Carlo Ciussi, una danza di tracce e colori alla galleria Invernizzi a Milano dal 25 febbraio al 29 aprile 2025, ripercorre tracce e superfici di colore, una parte della multiforme attività di ricerca sul colore dell'artista. Una ricerca che esplora le diverse fasi del suo lavoro all'interno del catalogo che qui riportiamo per estratti.

Nel ripercorrere le linee primarie del suo discorso dentro la pittura lungo oltre mezzo secolo, Luca Massimo Barbero in un saggio del 2011 su Carlo Ciussi si riferisce a un “incoercibile desiderio di fare”, oltre a un costante “procedere inventivo”, rilevando quindi quanto sia multiforme e ampia l’indagine che questo artista, sin dal finire degli anni Cinquanta, ha portato avanti nel silenzio del suo studio, interrogando la tela, adottando diversi mezzi per entrare nel ventre inesplorato della pittura e studiandola come un fenomeno in continuo divenire grazie alla mediazione del colore.

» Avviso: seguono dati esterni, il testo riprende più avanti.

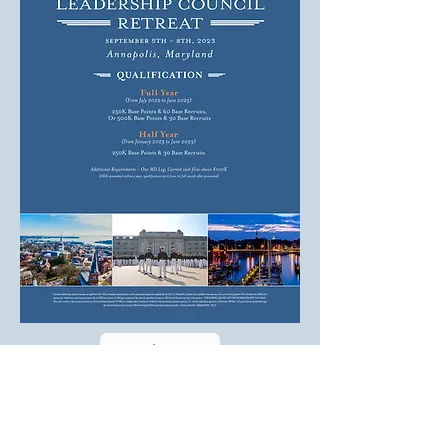
T:
(240) 428-1977
F:
(347) 694-5654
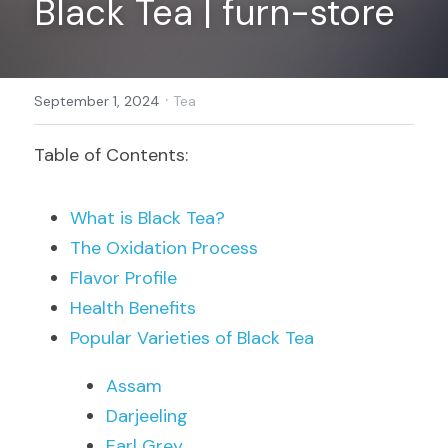
Black Tea | furn-store
Register
·
September 1, 2024
Tea
Table of Contents:
What is Black Tea?
The Oxidation Process
Flavor Profile
Health Benefits
Popular Varieties of Black Tea
Assam
Darjeeling
Earl Grey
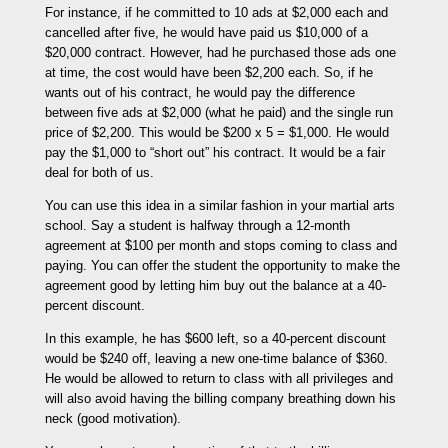
For instance, if he committed to 10 ads at $2,000 each and
cancelled after five, he would have paid us $10,000 of a
$20,000 contract. However, had he purchased those ads one
at time, the cost would have been $2,200 each. So, if he
wants out of his contract, he would pay the difference
between five ads at $2,000 (what he paid) and the single run
price of $2,200. This would be $200 x 5 = $1,000. He would
pay the $1,000 to “short out” his contract. It would be a fair
deal for both of us.
You can use this idea in a similar fashion in your martial arts
school. Say a student is halfway through a 12-month
agreement at $100 per month and stops coming to class and
paying. You can offer the student the opportunity to make the
agreement good by letting him buy out the balance at a 40-
percent discount.
In this example, he has $600 left, so a 40-percent discount
would be $240 off, leaving a new one-time balance of $360.
He would be allowed to return to class with all privileges and
will also avoid having the billing company breathing down his
neck (good motivation).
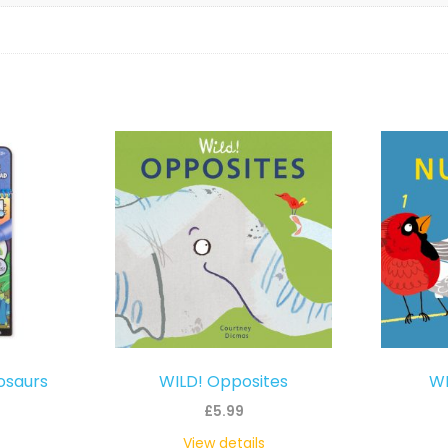
osaurs
WILD! Opposites
WI
£
5.99
View details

Questa mostra si concentra su una specifica fase del lavoro dell’artista, i suoi anni Ottanta, con circa venti tele di medio e grande formato e un nucleo inedito di opere su carta della medesima fase dell’indagine pittorica, che non soltanto chiariscono i prodromi del suo pensiero visivo, ma evidenziano anche quanto importante e ancora per molti versi non ancora indagata sia la sua coeva produzione su carta. Nelle tele in mostra, concepite a partire dal 1983, l’artista mette da parte la sistematicità di una astrazione geometrica e la rigorosa modularità che dagli anni Sessanta ha verificato con impegno inesausto, per poi sfociare a esiti più aperti e disinvolti che sono proprio quelli qui raccolti nel percorso espositivo, in cui dalle tele rettangolari e ovali dalla grossa grana spuntano forme e segni sinuosi, aperti, che con il passare degli anni, nelle tele dipinte intorno al 1990, si intrecciano tra loro in una danza di scie e colori in grado di mutare di volta in volta.

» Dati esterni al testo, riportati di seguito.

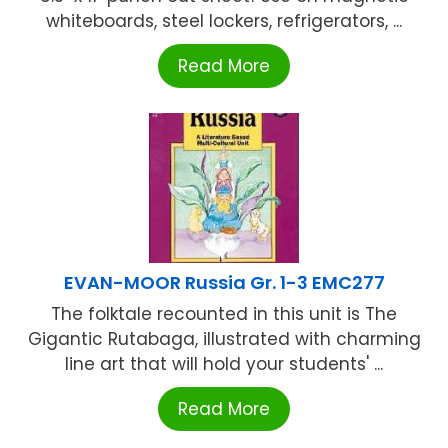
whiteboards, steel lockers, refrigerators, ...
Read More
EVAN-MOOR Russia Gr. 1-3 EMC277
The folktale recounted in this unit is The
Gigantic Rutabaga, illustrated with charming
line art that will hold your students' ...
Read More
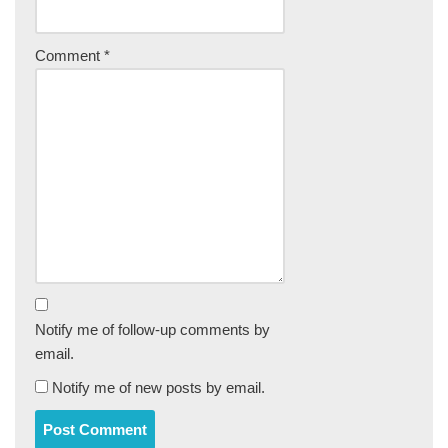
Comment
*
Notify me of follow-up comments by
email.
Notify me of new posts by email.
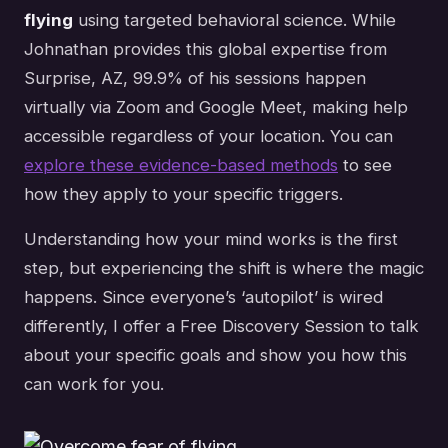
flying
using targeted behavioral science. While
Johnathan provides this global expertise from
Surprise, AZ, 99.9% of his sessions happen
virtually via Zoom and Google Meet, making help
accessible regardless of your location. You can
explore these evidence-based methods
to see
how they apply to your specific triggers.
Understanding how your mind works is the first
step, but experiencing the shift is where the magic
happens. Since everyone’s ‘autopilot’ is wired
differently, I offer a Free Discovery Session to talk
about your specific goals and show you how this
can work for you.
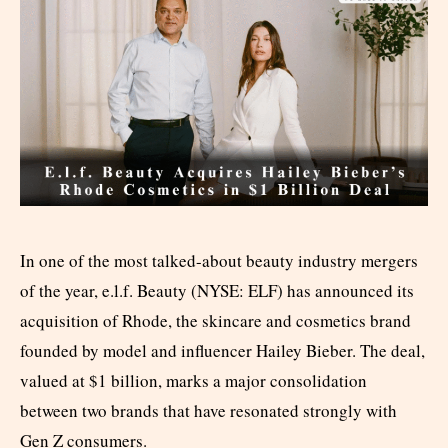
In one of the most talked-about beauty industry mergers
of the year, e.l.f. Beauty (NYSE: ELF) has announced its
acquisition of Rhode, the skincare and cosmetics brand
founded by model and influencer Hailey Bieber. The deal,
valued at $1 billion, marks a major consolidation
between two brands that have resonated strongly with
Gen Z consumers.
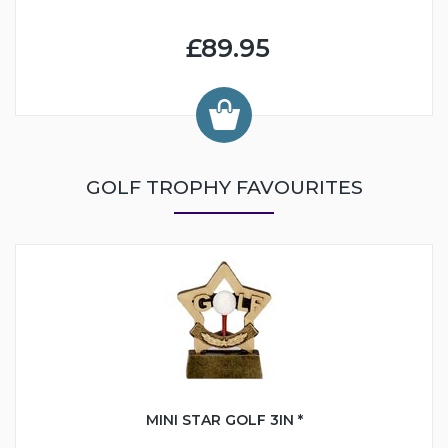
£89.95
GOLF TROPHY FAVOURITES
MINI STAR GOLF 3IN *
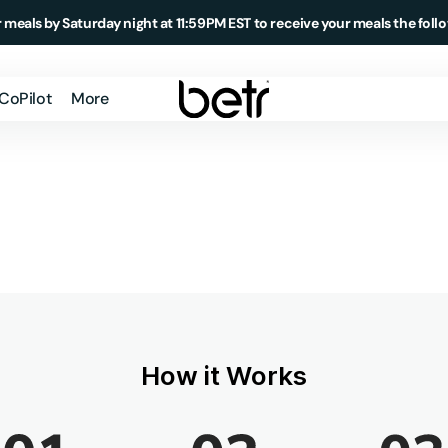
 meals by Saturday night at 11:59PM EST to receive your meals the foll
 CoPilot
More
Member Login
How It Works
About Us
Testimonials
Blog
Podcast
How it Works
Meal Delivery
Market
Daily Essentials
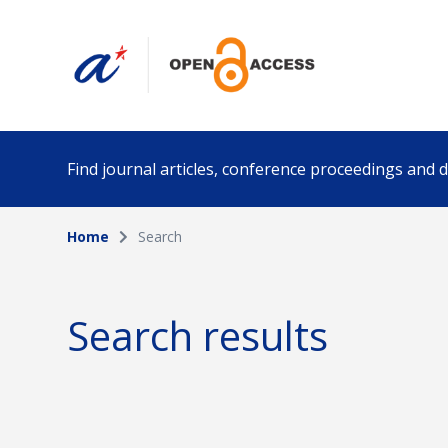
Find journal articles, conference proceedings and
Home
Search
Collection
Author
Please select a collection
Search results
Funding info
Date pub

Giulio Carlo Argan suggeriva che “la ricerca di Ciussi mira, se non sbaglio, a desimbolizzare la geometria, a ricondurla al suo significato primario, di misura della terra. Si rende conto che il processo non può essere che proporzionale e prospettico, nel senso storico dei due termini: e, storicamente, c’è una proporzione e una prospettiva delle linee, come c’ è una proporzione e una prospettiva del colore” 

Pur legato a un contesto che è quello del post-informale prima e delle esperienze della pittura modulare-astratta e agli esiti delle ricerche sulla percezione cromatico-visiva, Ciussi è un battitore autonomo e lo sarà anche e soprattutto negli anni della maturità quando rimane fedelmente congiunto alla propria pittura, senza farsi minimamente distrarre dalle forze in atto in Italia e nel contesto internazionale. Ciussi conserva strenuamente il senso profondo di una pittura che guarda alla modularità per infrangerla, che stabilisce un repertorio aperto da ricomporre perché la pittura è anzitutto pittura e nel suo caso è anche poetica e sincera esperienza esistenziale, mai diaristica ma comunque sempre intima, un esercizio quotidiano zen da esercitare nel silenzio del suo studio a Udine e, a partire dagli anni Sessanta, anche a Milano. 

Per Ciussi la pittura è stata sempre un fatto mentale, anche quando emotivamente coinvolto, quindi anche quando il segno si apre, il colore vive e resiste e trapassa il tempo e lo spazio, nei fatti tutto è frutto di un lavoro di progettazione che la coeva produzione di disegni manifesta espressamente.